When people think about conflict and war, they don’t necessarily think about the silence, the down time and the waiting. The minutes that pass on duty while nothing happens and yet you’re suppose to be super vigilant in case something, anything does occur. People may forget that families travel into these dangerous areas and there are people with children and lives living over there in the middle of war.

I’m sure it’s strange to think that waking up in the bed of your room, in your house, can be strange. That it can be disorienting to put on regular clothes, fix pancakes for breakfast and to only worry about what your child needs for the day. Playing catch, buying groceries, going to a baseball game and seeing a movie are all normal things. But what’s normal to a person who hasn’t had those bits be a part of their life for a long time? What’s normal when you’re conditioned to react to high tension scenarios?
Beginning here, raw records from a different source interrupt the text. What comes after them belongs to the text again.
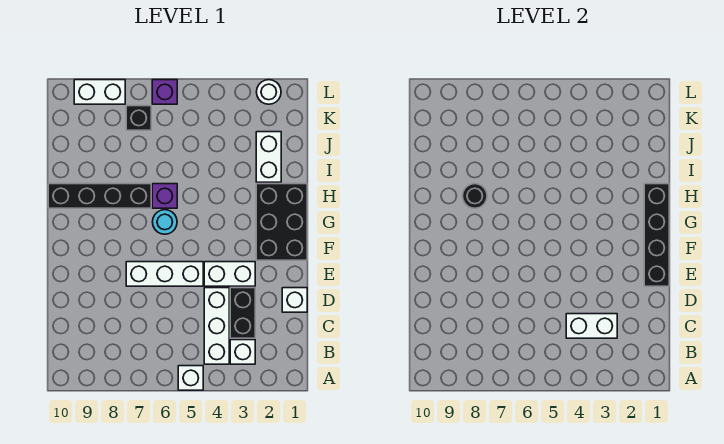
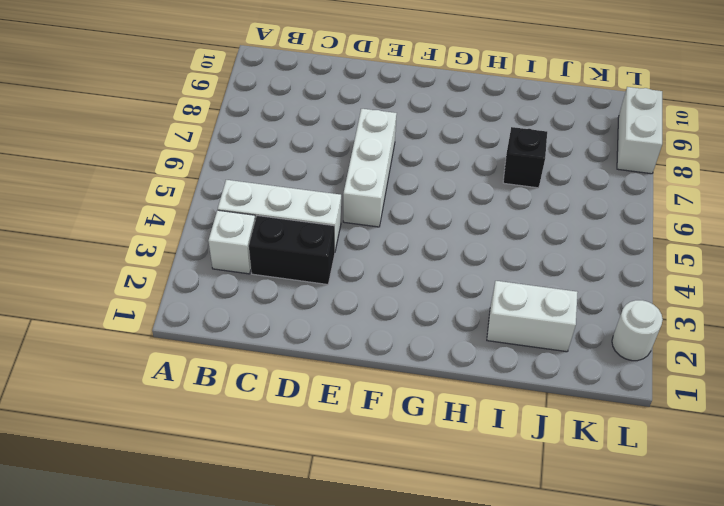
black 1x1 brick [503,127,547,188] -> black 1x1 brick moved to [126,106,151,130]
none -> white 1x1 brick [178,366,203,390]
none -> white 1x1 brick [282,288,307,312]
none -> white 1x2 brick [204,262,255,286]

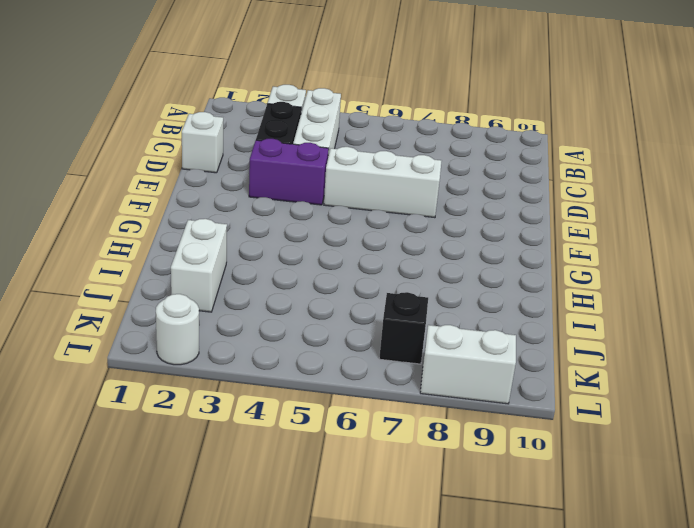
purple 1x2 brick [249,139,329,205] -> white 1x2 brick [204,262,255,286]
none -> white 1x1 brick [178,366,203,390]
none -> black 2x3 brick [256,184,307,260]
none -> cyan 1x1 round brick [153,210,177,234]

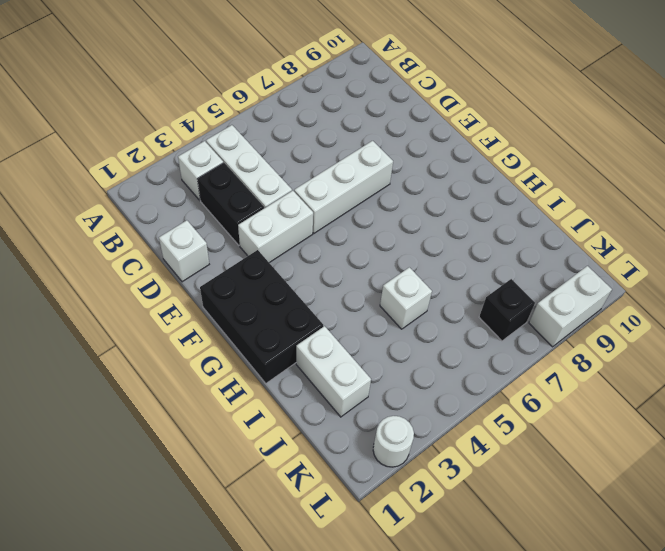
white 1x1 brick [380,267,432,329] -> white 1x1 brick moved to [178,366,203,390]
none -> cyan 1x1 round brick [153,210,177,234]
none -> purple 1x1 brick [152,184,177,208]
none -> black 1x4 brick [48,184,151,208]

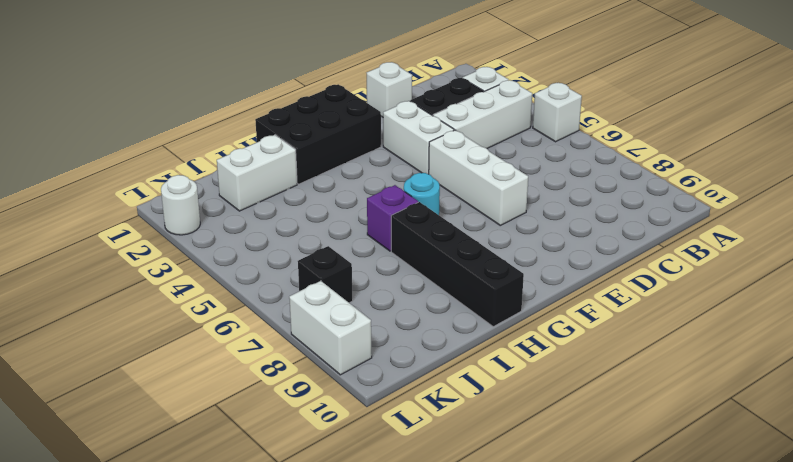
none -> purple 1x1 brick [152,80,177,104]
none -> white 1x2 brick [566,314,617,338]
none -> black 1x4 brick [644,184,669,286]

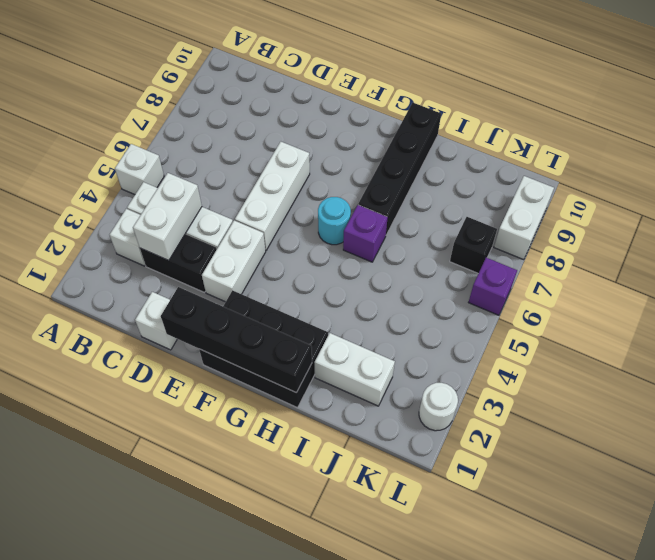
none -> black 1x1 round brick [463,184,487,208]

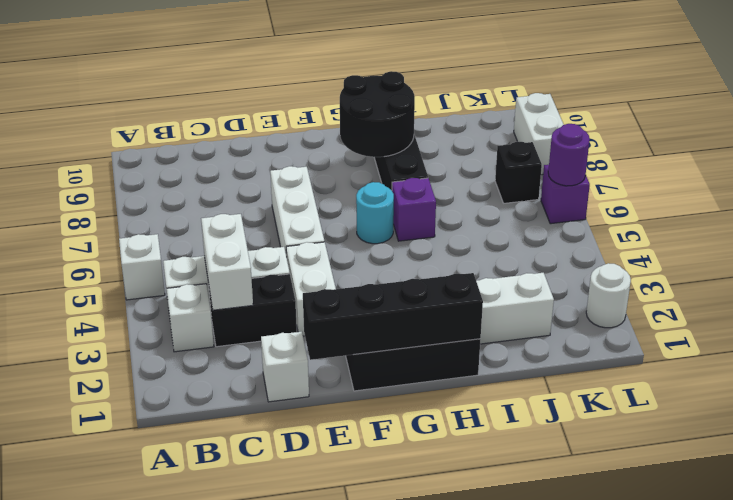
black 2x2 round brick [340,71,415,157] -> black 1x1 round brick [463,184,487,208]
purple 1x1 round brick [548,124,590,186] -> none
If you haven’t wondered that before, maybe you will once you read Overwatch. This is a powerful collection of poems that directs the reader to think about the every day in a different light. It’s about showing you the inside fears and thoughts of soldiers who have experienced more than we’ll ever know.

By no means is this book a light read. It’s dark, painfully colorful, touching and thought provoking. I recommend this to anyone who has a family member in the military, who is a soldier, studies war or would like a peek into what veterans may think, fear and face.